§ **TRY IT**
Pull every line of the entries that has the word "down".

§ **TASK INPUT**

⟨

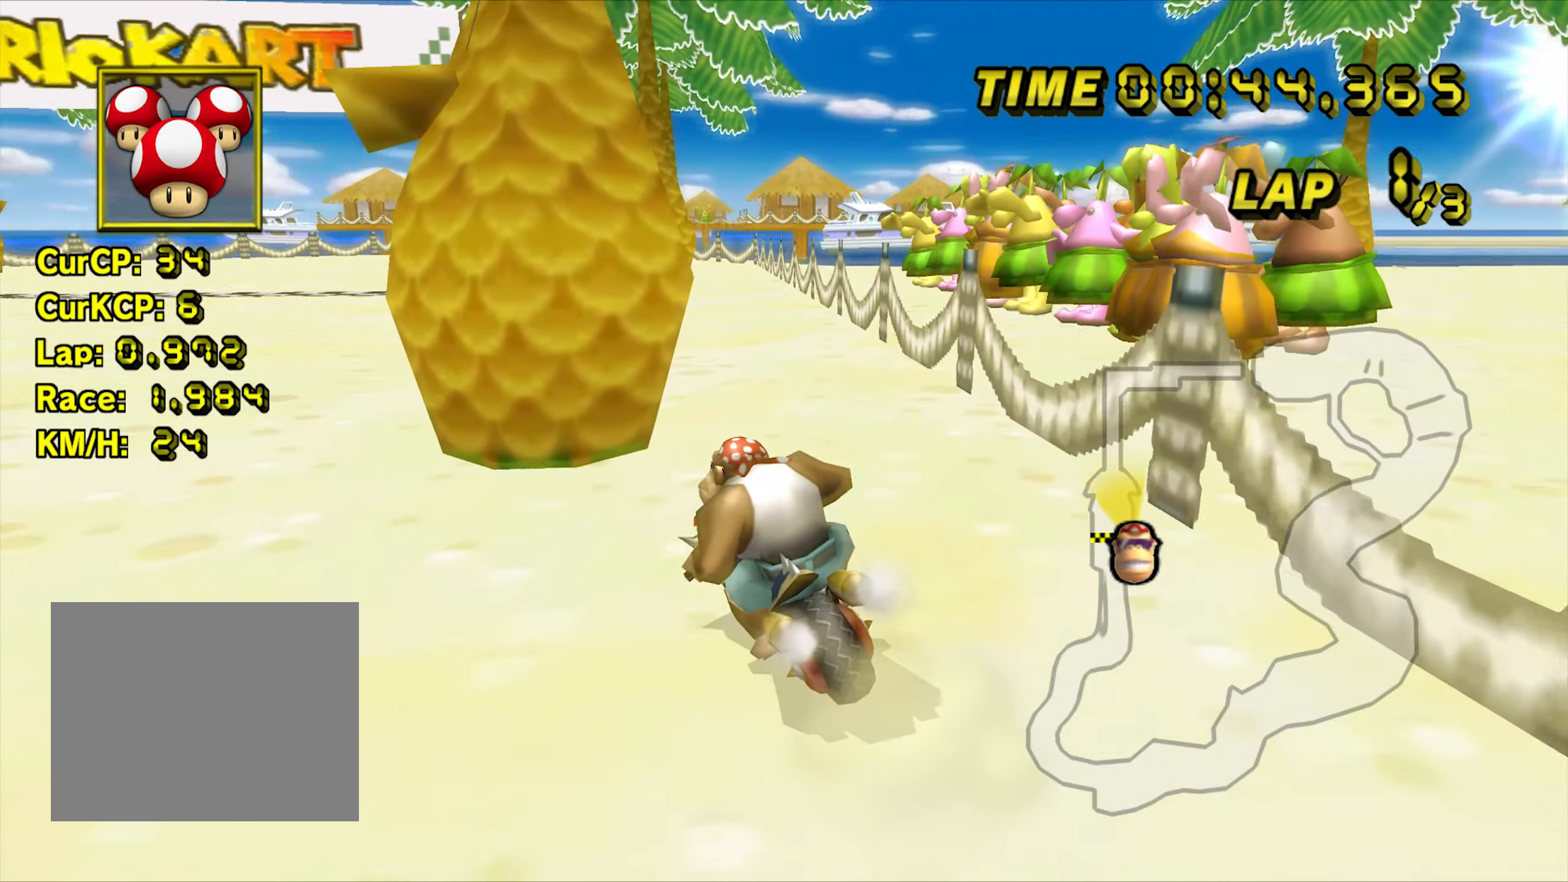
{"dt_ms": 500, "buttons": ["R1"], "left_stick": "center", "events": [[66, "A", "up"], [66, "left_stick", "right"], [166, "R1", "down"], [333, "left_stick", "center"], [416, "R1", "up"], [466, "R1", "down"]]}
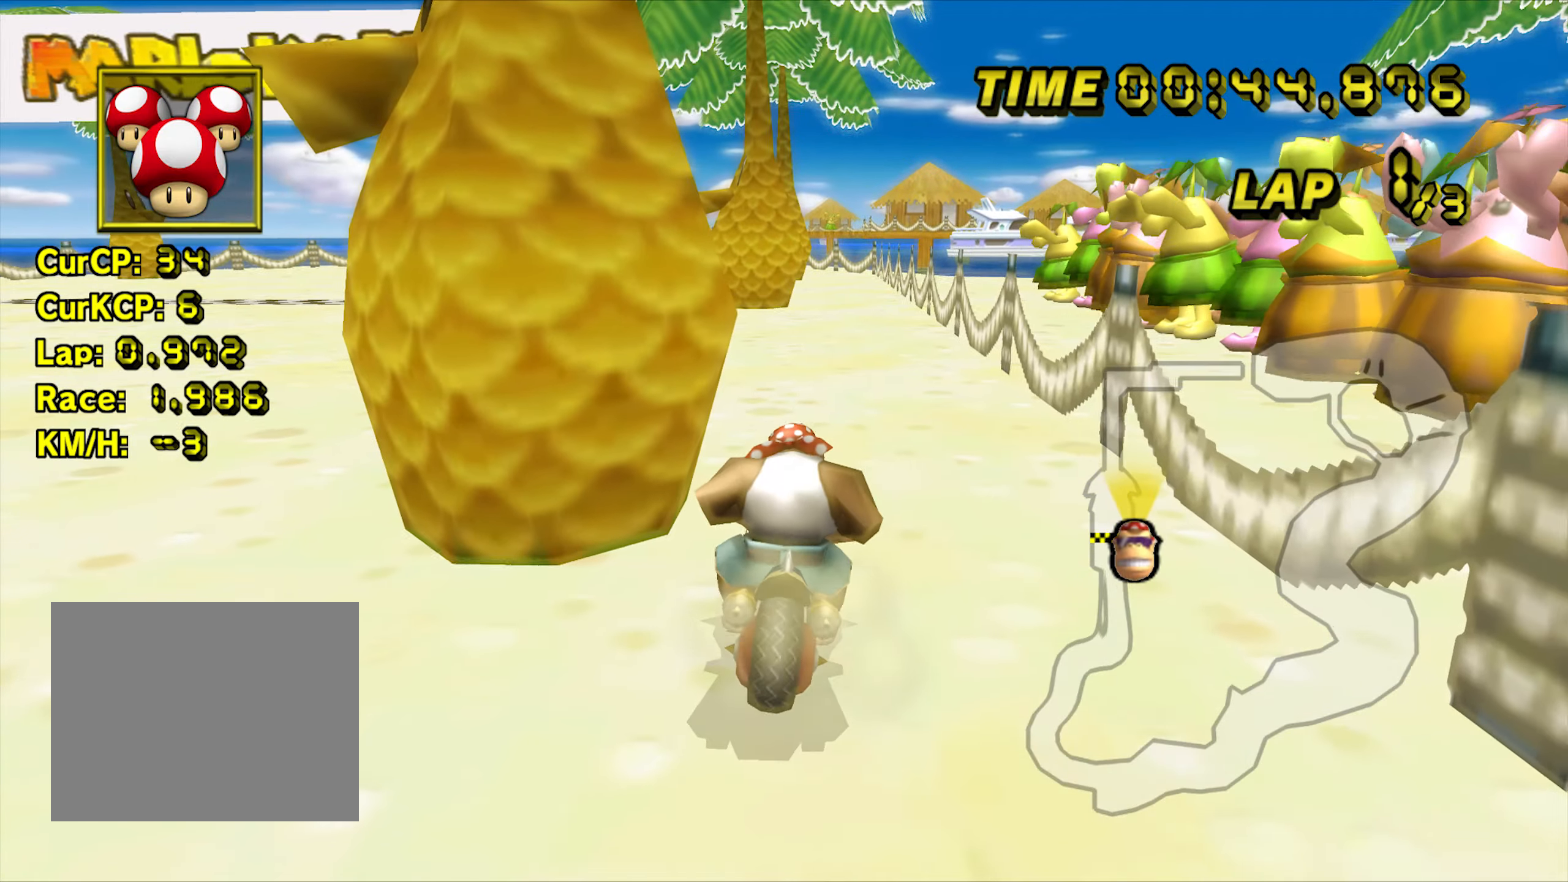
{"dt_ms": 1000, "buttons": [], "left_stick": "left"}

⟩
⟨

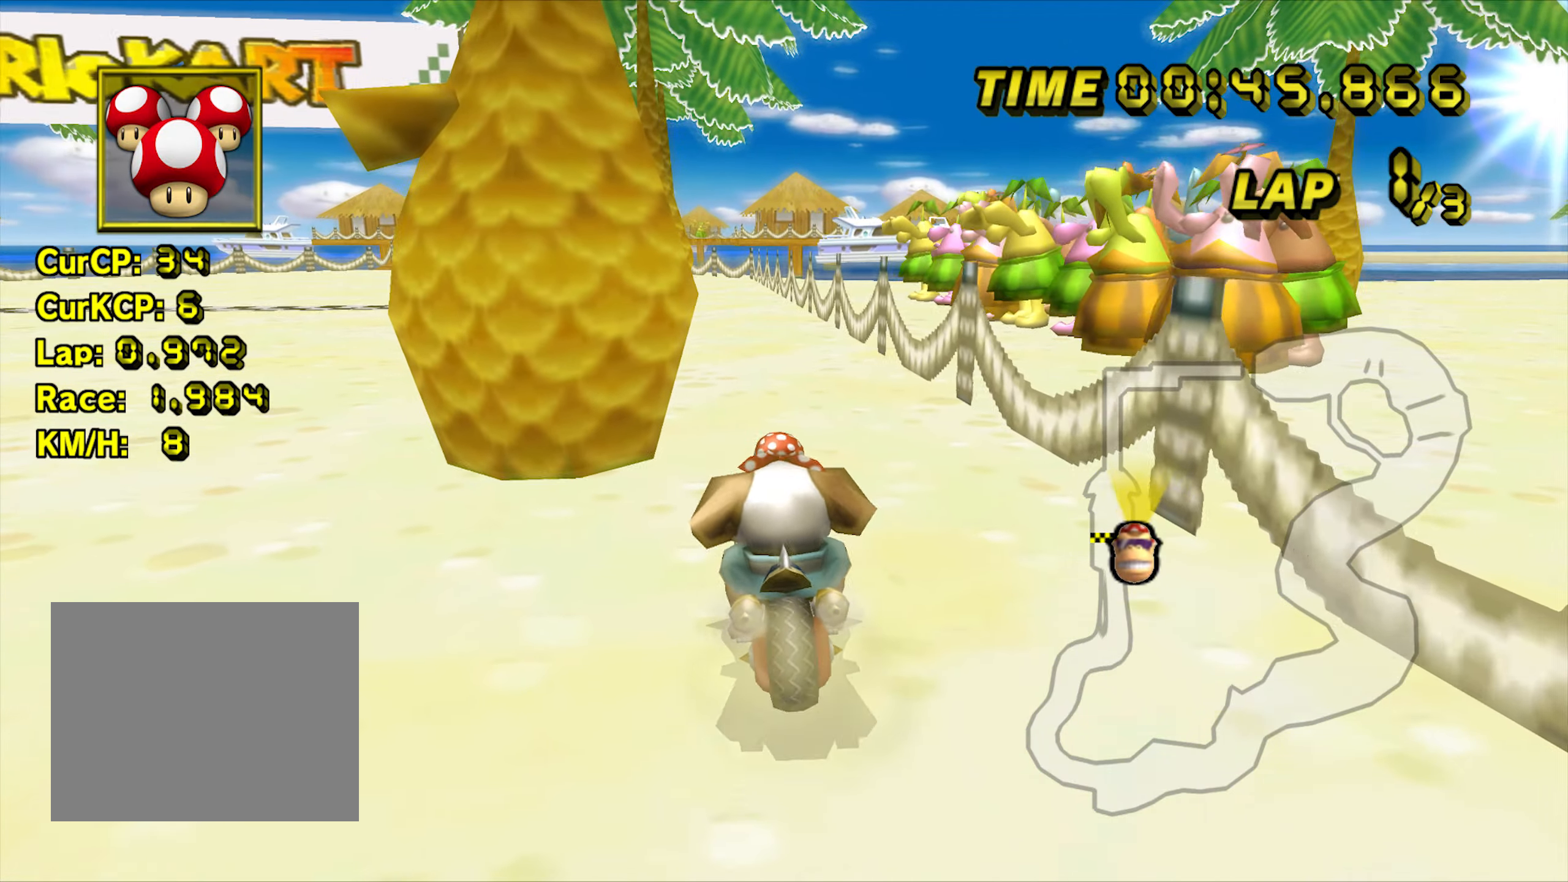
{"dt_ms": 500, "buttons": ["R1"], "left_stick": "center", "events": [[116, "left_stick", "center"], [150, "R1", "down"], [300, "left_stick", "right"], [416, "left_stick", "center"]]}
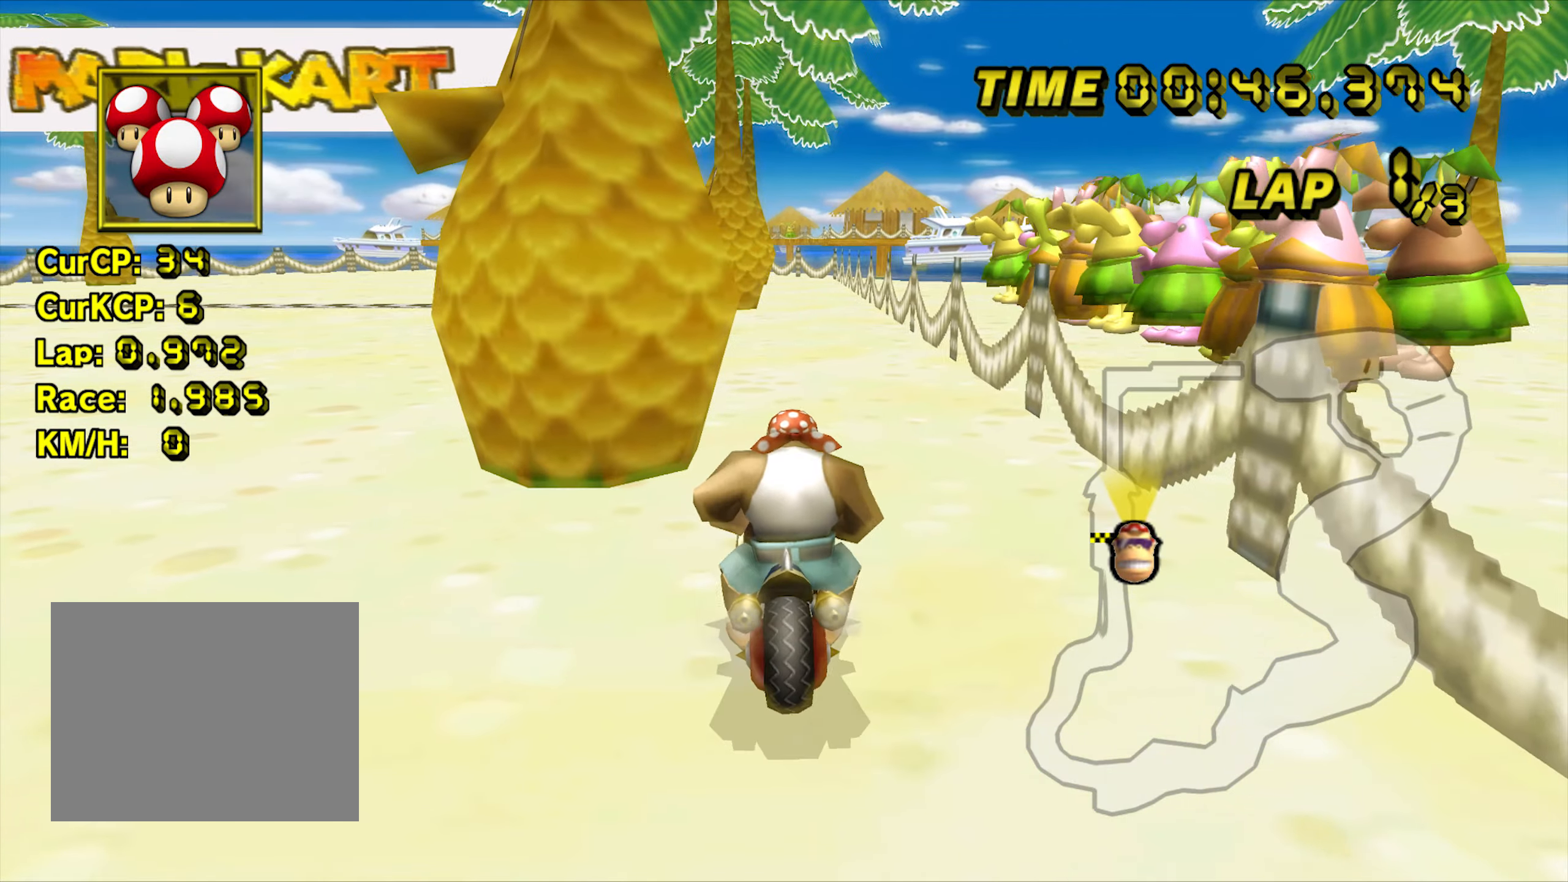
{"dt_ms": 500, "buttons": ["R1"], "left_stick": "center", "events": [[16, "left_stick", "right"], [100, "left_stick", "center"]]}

⟩

§ **EXERCISE RESPONSE**
{"dt_ms": 500, "buttons": ["R1"], "left_stick": "center", "events": [[66, "A", "up"], [66, "left_stick", "right"], [166, "R1", "down"], [333, "left_stick", "center"], [416, "R1", "up"], [466, "R1", "down"]]}
{"dt_ms": 500, "buttons": ["R1"], "left_stick": "center", "events": [[116, "left_stick", "center"], [150, "R1", "down"], [300, "left_stick", "right"], [416, "left_stick", "center"]]}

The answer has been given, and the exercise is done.